Esse dever de prévia consulta é decorrência natural da garantia constitucional da propriedade indígena e quilombola, mas também responsabilidade do Brasil e, portanto, também dos estados, como firmatário de Convenções e Tratados internacionais pelos quais se comprometeu a respeitar tais comunidades. Não pode a União promover a transferência de suas terras sem a prévia audiência dessas populações.

Cumpre à União e aos estados o respeito ao compromisso e a responsabilidade administrativa e jurídica de atender a todas essas exigências, pena de ofensa tanto aos direitos respectivos como ao regime constitucional, convencional ou internacional de que desfrutam essas populações.

Do mesmo modo cabe à União e aos estados nas hipóteses referidas o respeito aos direitos e garantias de direito público subjetivo de proteção ambiental. Ou seja, a separação das terras a serem transferidas deve observar a vocação ambiental delas quando assim se apresentar a situação prevista na Constituição (art. 225, §1º, especialmente incisos III e VII) e exclui-las.

Como todos têm direito ao meio ambiente ecologicamente equilibrado, as terras que se destinem a essa finalidade não podem ser transferidas pela União e se porventura inadvertidamente o forem devem ser preservadas pelos estados para a mesma finalidade.

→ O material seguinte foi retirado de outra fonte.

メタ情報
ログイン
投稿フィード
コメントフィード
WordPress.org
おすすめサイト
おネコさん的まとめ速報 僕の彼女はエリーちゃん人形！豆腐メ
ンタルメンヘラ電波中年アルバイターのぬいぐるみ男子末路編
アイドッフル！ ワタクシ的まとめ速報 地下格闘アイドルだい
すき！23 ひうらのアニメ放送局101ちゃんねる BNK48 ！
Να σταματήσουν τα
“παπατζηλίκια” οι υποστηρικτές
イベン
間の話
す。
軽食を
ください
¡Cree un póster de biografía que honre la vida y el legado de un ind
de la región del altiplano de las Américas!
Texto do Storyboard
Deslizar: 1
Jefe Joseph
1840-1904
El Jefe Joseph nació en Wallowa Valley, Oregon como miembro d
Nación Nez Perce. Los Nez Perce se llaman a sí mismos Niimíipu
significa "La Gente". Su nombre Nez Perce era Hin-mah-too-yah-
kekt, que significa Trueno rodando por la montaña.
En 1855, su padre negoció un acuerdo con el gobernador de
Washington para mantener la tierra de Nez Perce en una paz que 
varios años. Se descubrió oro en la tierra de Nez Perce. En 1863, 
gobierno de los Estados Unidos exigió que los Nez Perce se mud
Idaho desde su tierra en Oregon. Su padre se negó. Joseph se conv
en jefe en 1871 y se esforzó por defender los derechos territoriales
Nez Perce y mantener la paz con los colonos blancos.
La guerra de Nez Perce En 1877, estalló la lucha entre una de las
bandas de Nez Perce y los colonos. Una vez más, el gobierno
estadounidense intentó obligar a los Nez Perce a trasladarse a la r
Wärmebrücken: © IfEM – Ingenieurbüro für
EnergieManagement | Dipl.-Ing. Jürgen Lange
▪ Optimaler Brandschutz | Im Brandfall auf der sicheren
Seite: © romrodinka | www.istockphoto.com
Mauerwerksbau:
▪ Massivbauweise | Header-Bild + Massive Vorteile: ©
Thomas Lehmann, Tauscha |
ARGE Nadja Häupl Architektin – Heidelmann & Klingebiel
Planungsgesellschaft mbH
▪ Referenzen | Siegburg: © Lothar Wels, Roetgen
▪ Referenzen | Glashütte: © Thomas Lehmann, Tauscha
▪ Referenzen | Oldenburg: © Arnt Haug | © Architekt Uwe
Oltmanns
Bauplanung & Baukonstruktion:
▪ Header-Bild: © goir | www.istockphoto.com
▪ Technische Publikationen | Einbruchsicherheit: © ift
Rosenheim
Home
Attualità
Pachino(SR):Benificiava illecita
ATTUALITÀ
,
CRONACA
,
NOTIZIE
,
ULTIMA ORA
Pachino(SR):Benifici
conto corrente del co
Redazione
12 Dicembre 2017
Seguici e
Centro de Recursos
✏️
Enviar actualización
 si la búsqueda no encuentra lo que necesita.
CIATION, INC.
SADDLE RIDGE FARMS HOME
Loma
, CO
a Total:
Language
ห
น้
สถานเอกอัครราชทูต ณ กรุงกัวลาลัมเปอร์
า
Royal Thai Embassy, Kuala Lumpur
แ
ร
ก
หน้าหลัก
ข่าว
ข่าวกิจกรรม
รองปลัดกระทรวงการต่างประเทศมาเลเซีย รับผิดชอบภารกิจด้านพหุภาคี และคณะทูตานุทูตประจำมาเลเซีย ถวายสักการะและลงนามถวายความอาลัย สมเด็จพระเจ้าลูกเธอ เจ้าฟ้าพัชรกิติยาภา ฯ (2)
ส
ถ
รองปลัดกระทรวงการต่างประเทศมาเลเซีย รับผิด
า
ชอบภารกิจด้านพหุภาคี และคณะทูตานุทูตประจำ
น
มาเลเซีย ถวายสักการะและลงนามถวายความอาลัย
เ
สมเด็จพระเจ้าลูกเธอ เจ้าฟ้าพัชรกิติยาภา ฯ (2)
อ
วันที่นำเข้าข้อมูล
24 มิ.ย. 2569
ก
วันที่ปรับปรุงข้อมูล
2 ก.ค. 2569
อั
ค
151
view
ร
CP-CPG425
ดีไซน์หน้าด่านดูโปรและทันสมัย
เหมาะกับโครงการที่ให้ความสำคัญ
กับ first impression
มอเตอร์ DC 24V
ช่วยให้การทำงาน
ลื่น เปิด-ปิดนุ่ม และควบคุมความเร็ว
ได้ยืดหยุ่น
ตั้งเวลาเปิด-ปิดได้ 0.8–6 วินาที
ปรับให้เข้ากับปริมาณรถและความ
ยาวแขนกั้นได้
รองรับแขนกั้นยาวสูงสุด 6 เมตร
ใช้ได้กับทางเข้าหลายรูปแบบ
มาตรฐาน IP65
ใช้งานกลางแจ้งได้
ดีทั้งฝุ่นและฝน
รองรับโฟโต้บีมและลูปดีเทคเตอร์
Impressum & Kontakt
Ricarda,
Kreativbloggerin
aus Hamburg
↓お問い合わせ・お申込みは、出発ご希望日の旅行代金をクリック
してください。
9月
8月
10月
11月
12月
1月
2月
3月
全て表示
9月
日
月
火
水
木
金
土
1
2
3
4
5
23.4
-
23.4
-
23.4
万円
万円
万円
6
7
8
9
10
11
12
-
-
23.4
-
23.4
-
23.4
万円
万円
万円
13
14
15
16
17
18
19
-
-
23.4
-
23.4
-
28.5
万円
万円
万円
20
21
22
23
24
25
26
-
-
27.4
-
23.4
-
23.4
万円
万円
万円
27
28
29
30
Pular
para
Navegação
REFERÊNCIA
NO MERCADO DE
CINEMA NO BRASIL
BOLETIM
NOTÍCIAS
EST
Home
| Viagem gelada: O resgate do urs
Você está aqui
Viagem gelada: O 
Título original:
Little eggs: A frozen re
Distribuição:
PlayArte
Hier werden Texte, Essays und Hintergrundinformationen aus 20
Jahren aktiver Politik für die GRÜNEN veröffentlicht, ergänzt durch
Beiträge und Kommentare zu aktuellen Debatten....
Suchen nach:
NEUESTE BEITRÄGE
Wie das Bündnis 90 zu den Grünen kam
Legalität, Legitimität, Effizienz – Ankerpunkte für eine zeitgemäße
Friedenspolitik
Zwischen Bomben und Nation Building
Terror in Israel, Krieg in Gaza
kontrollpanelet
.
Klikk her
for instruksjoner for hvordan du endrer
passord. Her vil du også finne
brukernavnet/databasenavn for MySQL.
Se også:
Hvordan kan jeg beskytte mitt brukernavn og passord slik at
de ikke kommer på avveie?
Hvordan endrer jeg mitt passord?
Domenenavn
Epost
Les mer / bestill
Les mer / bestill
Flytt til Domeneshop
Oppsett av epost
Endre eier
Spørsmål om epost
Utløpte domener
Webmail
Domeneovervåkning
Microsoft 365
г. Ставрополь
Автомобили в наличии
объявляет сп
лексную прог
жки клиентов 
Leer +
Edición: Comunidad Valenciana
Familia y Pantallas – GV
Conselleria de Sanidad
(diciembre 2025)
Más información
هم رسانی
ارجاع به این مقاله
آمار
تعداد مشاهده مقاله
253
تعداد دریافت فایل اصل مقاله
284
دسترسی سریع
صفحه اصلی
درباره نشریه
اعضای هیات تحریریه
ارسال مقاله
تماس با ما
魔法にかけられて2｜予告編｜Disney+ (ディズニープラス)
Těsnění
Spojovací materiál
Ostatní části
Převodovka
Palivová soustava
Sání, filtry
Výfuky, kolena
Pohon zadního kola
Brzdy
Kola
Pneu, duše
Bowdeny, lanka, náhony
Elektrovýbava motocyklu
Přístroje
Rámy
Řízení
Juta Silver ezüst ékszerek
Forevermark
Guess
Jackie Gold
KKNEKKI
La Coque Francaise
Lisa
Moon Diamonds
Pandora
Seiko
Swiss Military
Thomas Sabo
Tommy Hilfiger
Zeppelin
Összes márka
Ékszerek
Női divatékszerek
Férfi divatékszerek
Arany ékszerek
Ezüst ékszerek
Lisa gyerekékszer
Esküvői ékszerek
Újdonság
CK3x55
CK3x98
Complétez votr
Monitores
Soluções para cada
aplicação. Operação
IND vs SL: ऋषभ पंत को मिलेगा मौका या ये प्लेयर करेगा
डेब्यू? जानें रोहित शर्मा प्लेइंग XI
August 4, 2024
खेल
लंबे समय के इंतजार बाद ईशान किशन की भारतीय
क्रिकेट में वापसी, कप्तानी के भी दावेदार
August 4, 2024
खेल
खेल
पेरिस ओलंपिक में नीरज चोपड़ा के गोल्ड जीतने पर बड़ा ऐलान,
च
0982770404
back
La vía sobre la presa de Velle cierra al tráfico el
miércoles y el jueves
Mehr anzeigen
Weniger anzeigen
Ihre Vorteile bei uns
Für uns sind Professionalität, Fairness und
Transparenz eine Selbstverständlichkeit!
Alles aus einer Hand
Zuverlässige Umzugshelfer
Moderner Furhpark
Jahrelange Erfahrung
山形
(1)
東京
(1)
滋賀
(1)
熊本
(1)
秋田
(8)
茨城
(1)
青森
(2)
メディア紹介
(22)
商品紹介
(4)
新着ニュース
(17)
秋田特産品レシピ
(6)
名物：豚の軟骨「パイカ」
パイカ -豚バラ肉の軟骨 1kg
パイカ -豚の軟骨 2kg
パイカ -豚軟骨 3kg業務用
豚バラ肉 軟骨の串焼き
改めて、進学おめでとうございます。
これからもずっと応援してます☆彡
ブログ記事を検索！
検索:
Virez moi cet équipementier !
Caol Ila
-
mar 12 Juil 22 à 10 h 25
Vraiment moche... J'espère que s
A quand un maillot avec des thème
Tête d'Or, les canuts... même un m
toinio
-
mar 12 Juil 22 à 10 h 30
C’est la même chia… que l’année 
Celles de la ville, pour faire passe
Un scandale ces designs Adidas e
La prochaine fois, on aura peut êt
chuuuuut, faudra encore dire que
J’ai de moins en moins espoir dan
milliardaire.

Em suma, a transferência de terras federais aos estados implica naturalmente na responsabilidade das administrações estaduais na mesma medida que a União tem em relação as suas terras rurais, e assim os estados tanto devem obediência a legislação federal quanto aos normativos estaduais, de modo que as leis federais como as estaduais que disciplinam o patrimônio de cada qual devem ser interpretadas consoante manda a Constituição Federal.

Esse em resumo, é o objetivo da Ação Direta de Inconstitucionalidade nº 7.052 para interpretação conforme que a CONTAG apresentou ao Supremo Tribunal Federal.